## Source document
★ ★ ★ ★ ★ ★ ★

7th United States Ambassador to Chad
- In office December 6, 1972 – June 23, 1974
- President: Richard Nixon
- Preceded by: Terence A. Todman
- Succeeded by: Edward S. Little

7th United States Ambassador to Tunisia
- In office May 31, 1976 – January 5, 1979
- President: Gerald Ford Jimmy Carter
- Preceded by: Talcott W. Seelye
- Succeeded by: Stephen Warren Bosworth

Personal details
- Born: June 15, 1921 Malden, Massachusetts, United States
- Died: March 12, 2006 (aged 84) Winchester, Virginia, United States
- Spouse: Kathleen Lyon
- Children: Six
- Alma mater: Tufts University Fletcher School of Law and Diplomacy
- Profession: Diplomat
- Awards: Two Purple Hearts Silver Star

Military service
- Branch/service: United States Marine Corps
- Years of service: 1943–46
- Rank: Captain
- Unit: 21st Marines of the 3rd Marine Division
- Battles/wars: Pacific War, World War II Battle of Guam (1944) Battle of Iwo Jima

= Edward W. Mulcahy =

American diplomat

Edward William Mulcahy (June 15, 1921 – March 12, 2006) was an American diplomat and captain in the United States Marine Corps. He was the United States Ambassador to Chad from 1972 to 1974 and to Tunisia from 1976 to 1979.

★ ★ ★ ★ ★ ★ ★

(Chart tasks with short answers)
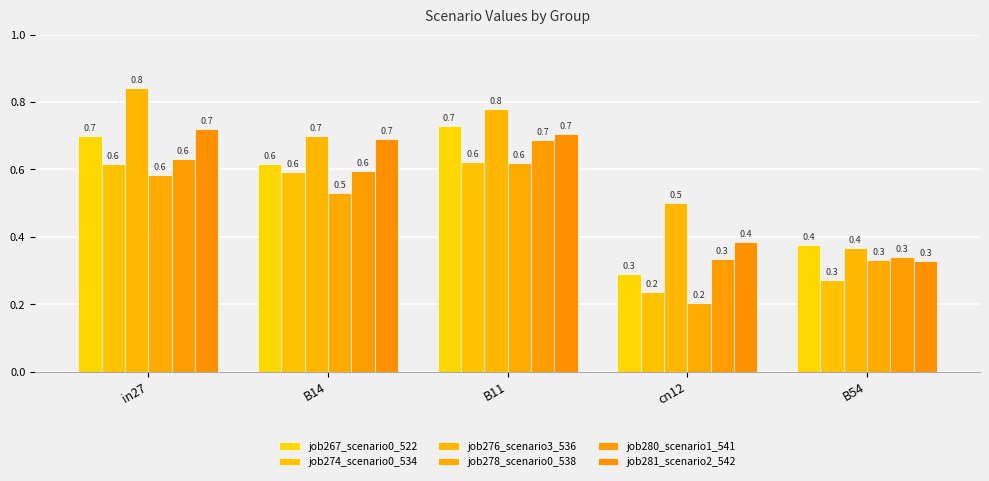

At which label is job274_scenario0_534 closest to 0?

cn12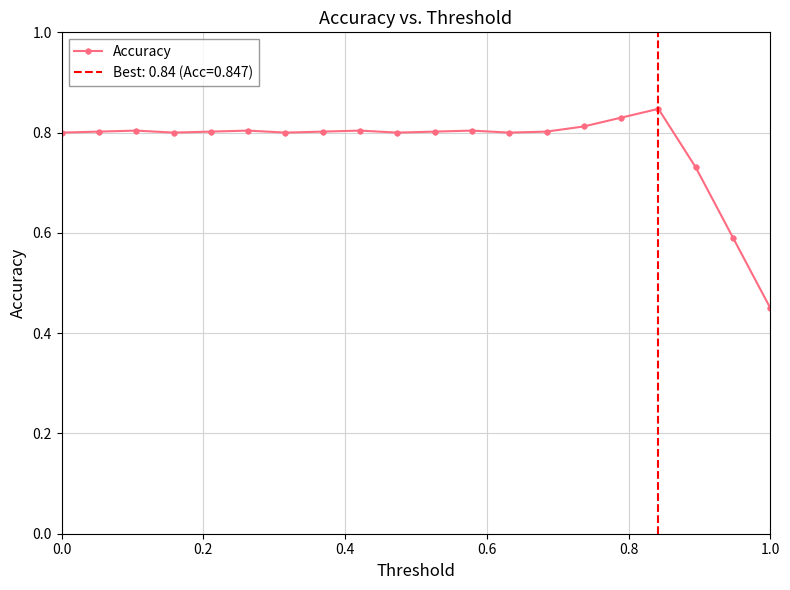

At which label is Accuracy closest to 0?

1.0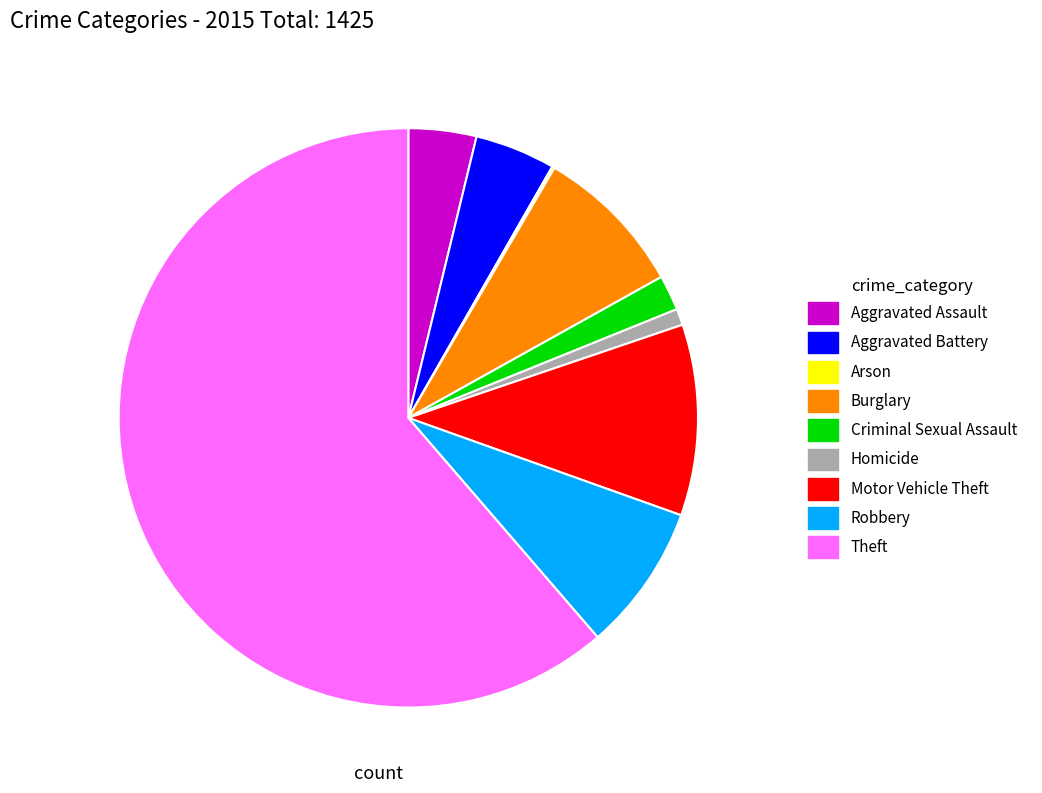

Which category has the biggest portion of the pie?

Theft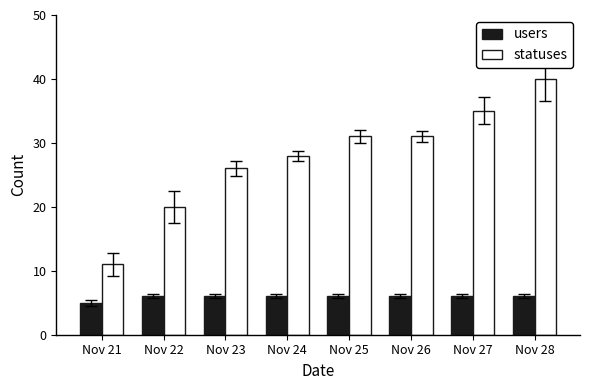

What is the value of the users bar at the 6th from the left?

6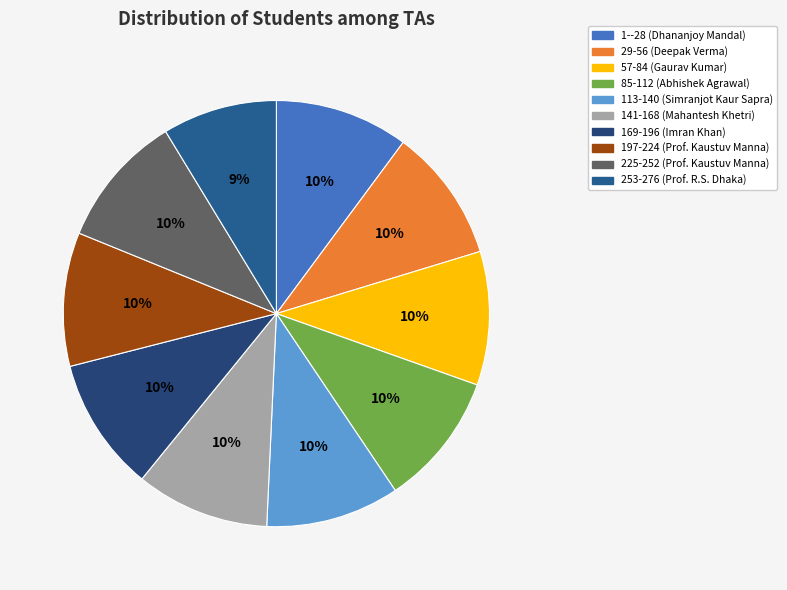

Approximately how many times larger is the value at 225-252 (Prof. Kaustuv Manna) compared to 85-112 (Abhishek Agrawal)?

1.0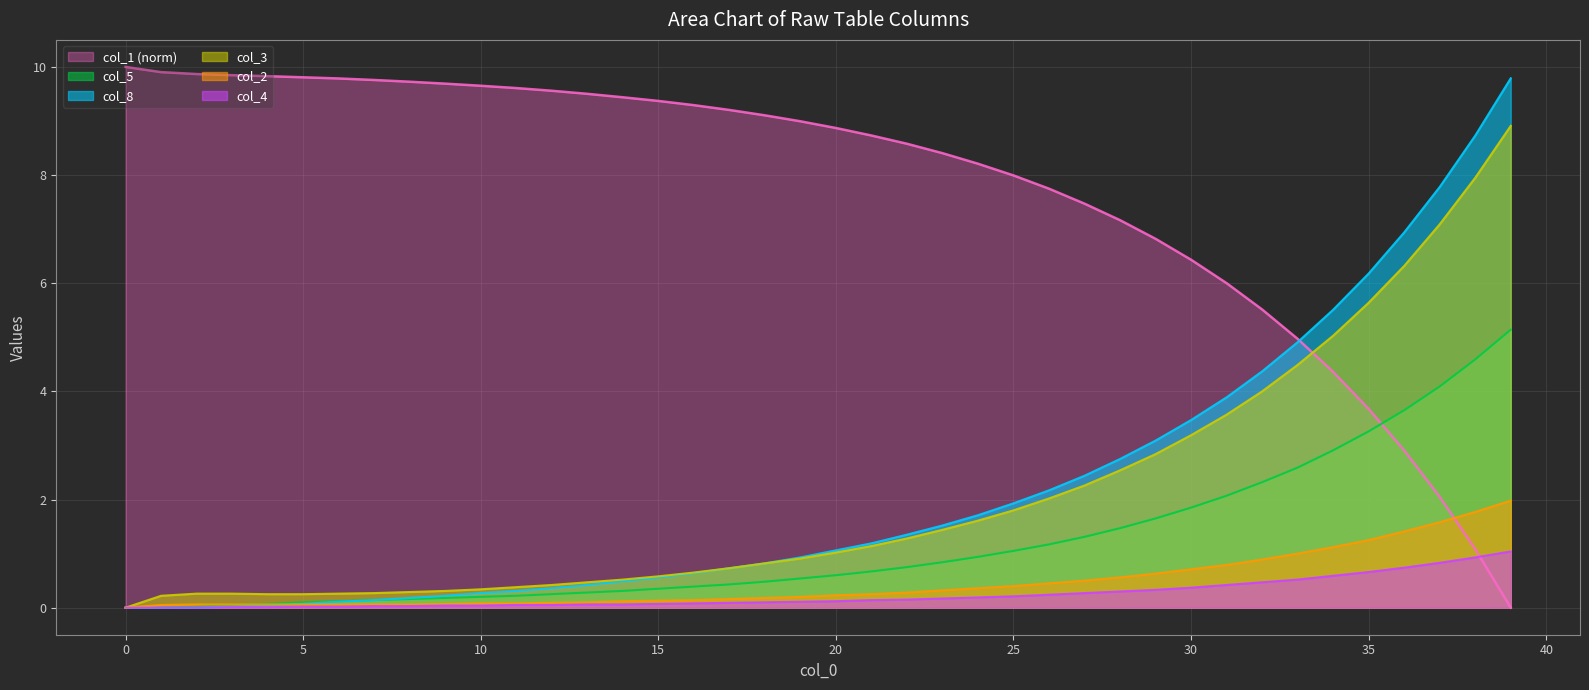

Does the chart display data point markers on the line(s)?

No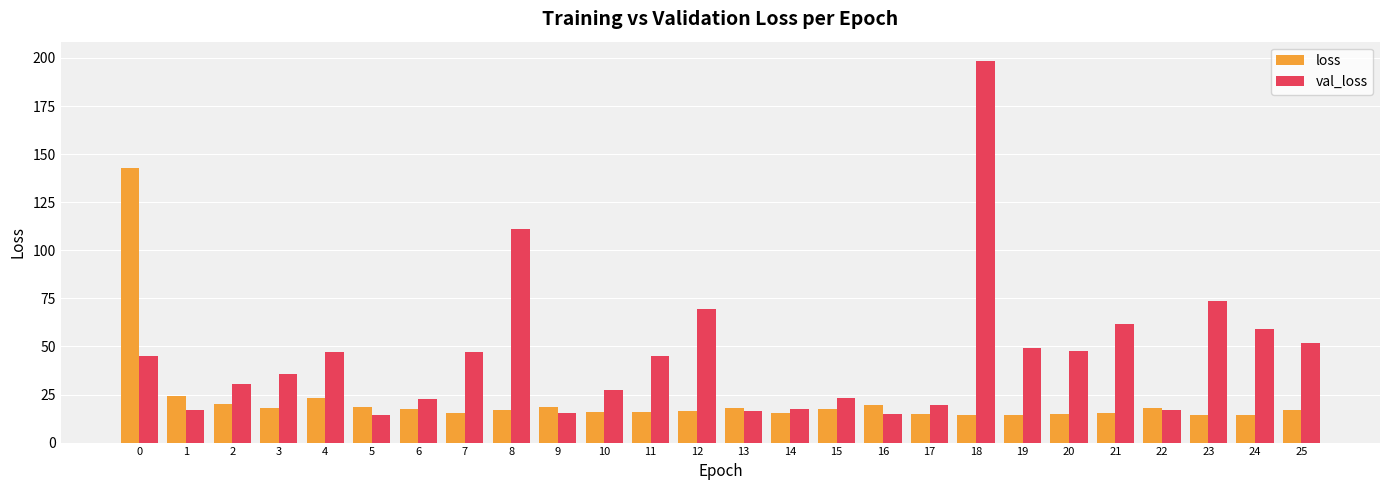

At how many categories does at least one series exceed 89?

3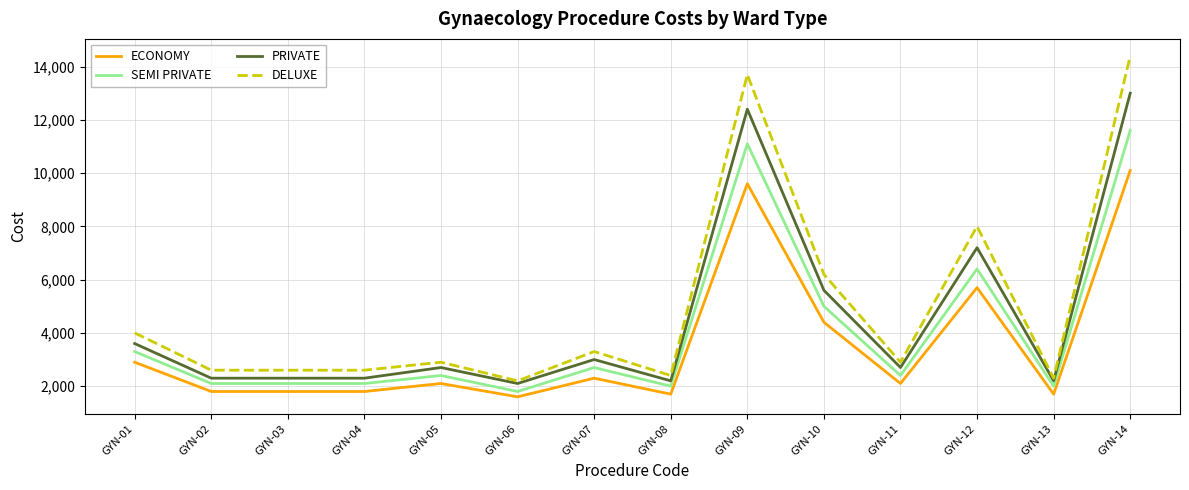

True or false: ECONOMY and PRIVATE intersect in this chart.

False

★ ★ ★ ★ ★ ★ ★

## Set of tasks
1. Decide whether each statement agrees with the Edward W. Mulcahy profile, answering yes or no and quoting the words of the profile that settle it.
(a) Mulcahy held the rank of captain in the Marine Corps.
(b) Mulcahy's time as ambassador to Chad fell under President Jimmy Carter.
(c) Talcott W. Seelye followed Mulcahy as ambassador to Tunisia.
2. Answer these questions from the Edward W. Mulcahy profile.
(a) Where was Mulcahy born?
(b) In which unit did he serve?
(c) How many children did he have?
3. Supply a continuation of the Edward W. Mulcahy profile that picks up after its final sentence.
This material was taken from a separate source.

## Answers to each task
1.
(a) Yes: "Rank: Captain"
(b) No: "President: Richard Nixon"
(c) No: "Preceded by: Talcott W. Seelye"

2.
(a) Malden, Massachusetts, United States
(b) The 21st Marines of the 3rd Marine Division
(c) Six

3.
==Biography==

=== Early life and military career, 1921–1946 ===
Edward Mulcahy was born in Malden, Massachusetts on June 15, 1921. His parents were John and Mary Alice (Duffy) Mulcahy. He was the eldest of seven children. He graduated from Malden Catholic High School in 1939. Mulcahy graduated from Tufts University with a degree in history in 1943.

He later joined the United States Marine Corps in January 1943, where in 1944 he led a company of the 21st Marines of the 3rd Marine Division during the Second Battle of Guam, as a Second Lieutenant. He was promoted to First Lieutenant in February 1945 and fought at the Battle of Iwo Jima. By the end of the war, Mulcahy had received the Silver Star award for his actions in Guam and two Purple Hearts. He was promoted to captain in 1946 and was in charge of the Marine detachment at the U.S. Navy brig on Governor's Island in New York City, New York. He left the Marine Corps in 1946.

=== Career in State Department, 1947–1980 ===
In 1946, Mulcahy attended the Fletcher School of Law and Diplomacy in Medford, Massachusetts, and received a master's degree from there in 1947. He joined the U.S. Foreign Service upon graduation. In Mulcahy's early years of service, he was a Consular Officer in Munich, Germany (1947 to 1949), U.S. Consul in Mombasa, Kenya (1949), and Political Officer to the U.S. Consulate in Asmara, Eritrea (1950–1953). In 1953 in Globe, Arizona, Mulcahy married Kathleen Lyon, a Foreign Service secretary, whom he had met in 1951 at the U.S. Consulate in Eritrea; her first foreign assignment was in Quito, Ecuador.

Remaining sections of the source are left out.